The death of Larry Rivers last week spotlights a conundrum at the heart of creativity: the live jones of fecundity vs. the dead hand of commodification.
Before his death, the auction prices for Larry Rivers' work from the last 30 years had sunk to the day-sale Mendoza line of $1,000.
There were few takers, for example, for Rivers' Andrew Wyeth-like paintings of the history of slavery (from ca. 1998), in spite of their appeal to political correctness and the surprising sureness of line in Rivers' drawing.
Can anyone doubt that these pieces will immediately seek a higher market?
Outre museums such as the Hirshhorn and the Whitney saw their prospects increase due to their major holdings in Rivers' work.
The Whitney was quick to publish a paid obituary in the New York Times, and the Hirshhorn, of course, mounted a comprehensive survey of Rivers' work a decade ago, when Larry's critical reputation reached its lowest ebb. That exhibition especially highlighted Rivers' iconic, if then faded and shopworn, images of Washington crossing the Delaware, the Dutch Masters, the Soviet Politburo and his assemblages of Camel cigarettes.

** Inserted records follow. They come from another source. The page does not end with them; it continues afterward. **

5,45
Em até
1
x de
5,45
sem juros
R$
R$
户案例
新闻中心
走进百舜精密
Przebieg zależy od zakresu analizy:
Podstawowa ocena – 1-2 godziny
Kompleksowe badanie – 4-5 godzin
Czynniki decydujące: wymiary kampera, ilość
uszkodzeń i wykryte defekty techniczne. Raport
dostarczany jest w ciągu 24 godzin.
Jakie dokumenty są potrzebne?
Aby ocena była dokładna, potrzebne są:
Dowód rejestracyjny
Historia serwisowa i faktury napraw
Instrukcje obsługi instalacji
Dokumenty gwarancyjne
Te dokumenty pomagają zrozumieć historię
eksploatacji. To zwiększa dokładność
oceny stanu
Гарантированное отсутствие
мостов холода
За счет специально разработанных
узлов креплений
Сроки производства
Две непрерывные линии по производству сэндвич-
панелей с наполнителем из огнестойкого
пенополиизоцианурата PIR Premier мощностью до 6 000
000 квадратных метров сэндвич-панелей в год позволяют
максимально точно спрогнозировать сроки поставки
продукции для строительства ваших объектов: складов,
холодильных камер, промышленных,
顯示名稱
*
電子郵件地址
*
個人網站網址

It's guaranteed that all of this stuff and what else is available (and Rivers was adept, like R.B. Kitaj the ex-pat Rivers, at providing prints, drawings, etc., of his favorite subjects ad nauseum) will soar at auction.

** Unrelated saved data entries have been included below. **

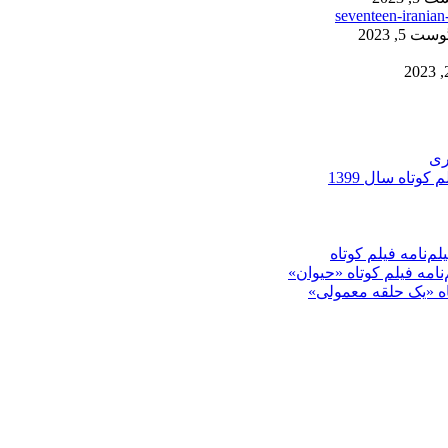
ست 5, 2023
ری
کوتاه سال 1399
م‌نامه فیلم کوتاه
‌نامه فیلم کوتاه «حیوان»
تاه «یک حلقه معمولی»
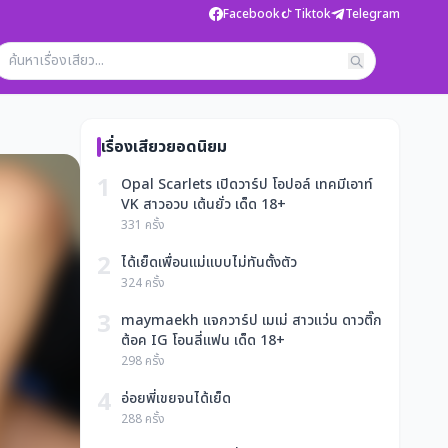
Facebook
Tiktok
Telegram
เรื่องเสียวยอดนิยม
1
Opal Scarlets เปิดวาร์ป โอปอล์ เทคมีเอาท์
VK สาวอวบ เต้นยั่ว เด็ด 18+
331 ครั้ง
2
ได้เย็ดเพื่อนแม่แบบไม่ทันตั้งตัว
324 ครั้ง
3
maymaekh แจกวาร์ป เมเม่ สาวแว่น ดาวติ๊ก
ต้อค IG โอนลี่แฟน เด็ด 18+
298 ครั้ง
4
อ่อยพี่เขยจนได้เย็ด
288 ครั้ง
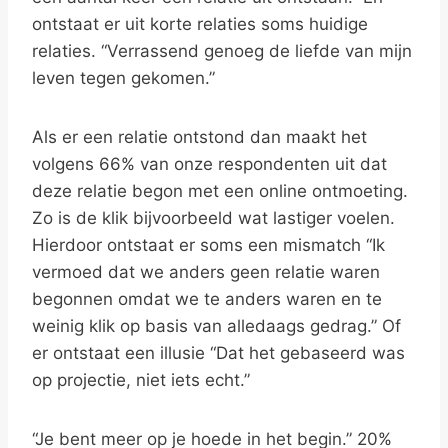
ontstaat er uit korte relaties soms huidige
relaties. “Verrassend genoeg de liefde van mijn
leven tegen gekomen.”
Als er een relatie ontstond dan maakt het
volgens 66% van onze respondenten uit dat
deze relatie begon met een online ontmoeting.
Zo is de klik bijvoorbeeld wat lastiger voelen.
Hierdoor ontstaat er soms een mismatch “Ik
vermoed dat we anders geen relatie waren
begonnen omdat we te anders waren en te
weinig klik op basis van alledaags gedrag.” Of
er ontstaat een illusie “Dat het gebaseerd was
op projectie, niet iets echt.”
“Je bent meer op je hoede in het begin.” 20%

By putting Larry's obit prominently on page one, a place where it would never eulogize, say James Rosenquist or Marisol, the Times keenly underlined its unerring sense of future, putative commodification.
In short, Larry Rivers, totally reviled by the contemporary art world for most of the last four decades, is now boffo, S.R.O. and a big future money-maker.
Too bad he had to die to make it happen.